### Work order
Print every one of the following lines word for word, without changing anything.

*** Opening Supplied entries ***

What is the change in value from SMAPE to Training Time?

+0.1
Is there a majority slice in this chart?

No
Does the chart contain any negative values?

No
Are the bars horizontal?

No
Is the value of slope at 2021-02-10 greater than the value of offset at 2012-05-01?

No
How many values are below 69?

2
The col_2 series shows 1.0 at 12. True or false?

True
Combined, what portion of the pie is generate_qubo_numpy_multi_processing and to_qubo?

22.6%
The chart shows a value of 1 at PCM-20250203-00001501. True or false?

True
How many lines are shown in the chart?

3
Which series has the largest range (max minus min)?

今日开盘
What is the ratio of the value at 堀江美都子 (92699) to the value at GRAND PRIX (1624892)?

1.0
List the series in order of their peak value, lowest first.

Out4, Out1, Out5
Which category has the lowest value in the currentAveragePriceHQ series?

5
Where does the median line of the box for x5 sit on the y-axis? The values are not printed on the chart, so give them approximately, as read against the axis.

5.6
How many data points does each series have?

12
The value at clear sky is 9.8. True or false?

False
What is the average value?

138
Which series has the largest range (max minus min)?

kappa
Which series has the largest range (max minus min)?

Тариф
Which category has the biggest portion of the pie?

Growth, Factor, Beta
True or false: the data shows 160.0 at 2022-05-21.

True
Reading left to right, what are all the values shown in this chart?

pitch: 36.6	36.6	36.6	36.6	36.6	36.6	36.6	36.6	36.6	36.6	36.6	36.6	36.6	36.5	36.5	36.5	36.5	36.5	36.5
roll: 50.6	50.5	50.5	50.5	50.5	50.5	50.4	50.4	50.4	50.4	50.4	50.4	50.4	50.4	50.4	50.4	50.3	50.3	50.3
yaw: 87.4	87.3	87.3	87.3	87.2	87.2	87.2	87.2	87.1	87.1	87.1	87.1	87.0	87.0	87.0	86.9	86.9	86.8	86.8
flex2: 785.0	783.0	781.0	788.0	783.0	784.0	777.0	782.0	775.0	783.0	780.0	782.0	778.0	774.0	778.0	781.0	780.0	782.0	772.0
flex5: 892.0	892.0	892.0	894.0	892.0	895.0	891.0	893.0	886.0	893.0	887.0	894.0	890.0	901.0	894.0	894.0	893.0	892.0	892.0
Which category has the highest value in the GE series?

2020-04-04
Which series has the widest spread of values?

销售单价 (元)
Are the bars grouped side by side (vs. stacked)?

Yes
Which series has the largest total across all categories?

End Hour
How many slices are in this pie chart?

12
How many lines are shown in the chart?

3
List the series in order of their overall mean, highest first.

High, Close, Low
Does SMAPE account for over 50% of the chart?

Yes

*** Closing Supplied entries ***

### Answer to this problem
What is the change in value from SMAPE to Training Time?

+0.1
Is there a majority slice in this chart?

No
Does the chart contain any negative values?

No
Are the bars horizontal?

No
Is the value of slope at 2021-02-10 greater than the value of offset at 2012-05-01?

No
How many values are below 69?

2
The col_2 series shows 1.0 at 12. True or false?

True
Combined, what portion of the pie is generate_qubo_numpy_multi_processing and to_qubo?

22.6%
The chart shows a value of 1 at PCM-20250203-00001501. True or false?

True
How many lines are shown in the chart?

3
Which series has the largest range (max minus min)?

今日开盘
What is the ratio of the value at 堀江美都子 (92699) to the value at GRAND PRIX (1624892)?

1.0
List the series in order of their peak value, lowest first.

Out4, Out1, Out5
Which category has the lowest value in the currentAveragePriceHQ series?

5
Where does the median line of the box for x5 sit on the y-axis? The values are not printed on the chart, so give them approximately, as read against the axis.

5.6
How many data points does each series have?

12
The value at clear sky is 9.8. True or false?

False
What is the average value?

138
Which series has the largest range (max minus min)?

kappa
Which series has the largest range (max minus min)?

Тариф
Which category has the biggest portion of the pie?

Growth, Factor, Beta
True or false: the data shows 160.0 at 2022-05-21.

True
Reading left to right, what are all the values shown in this chart?

pitch: 36.6	36.6	36.6	36.6	36.6	36.6	36.6	36.6	36.6	36.6	36.6	36.6	36.6	36.5	36.5	36.5	36.5	36.5	36.5
roll: 50.6	50.5	50.5	50.5	50.5	50.5	50.4	50.4	50.4	50.4	50.4	50.4	50.4	50.4	50.4	50.4	50.3	50.3	50.3
yaw: 87.4	87.3	87.3	87.3	87.2	87.2	87.2	87.2	87.1	87.1	87.1	87.1	87.0	87.0	87.0	86.9	86.9	86.8	86.8
flex2: 785.0	783.0	781.0	788.0	783.0	784.0	777.0	782.0	775.0	783.0	780.0	782.0	778.0	774.0	778.0	781.0	780.0	782.0	772.0
flex5: 892.0	892.0	892.0	894.0	892.0	895.0	891.0	893.0	886.0	893.0	887.0	894.0	890.0	901.0	894.0	894.0	893.0	892.0	892.0
Which category has the highest value in the GE series?

2020-04-04
Which series has the widest spread of values?

销售单价 (元)
Are the bars grouped side by side (vs. stacked)?

Yes
Which series has the largest total across all categories?

End Hour
How many slices are in this pie chart?

12
How many lines are shown in the chart?

3
List the series in order of their overall mean, highest first.

High, Close, Low
Does SMAPE account for over 50% of the chart?

Yes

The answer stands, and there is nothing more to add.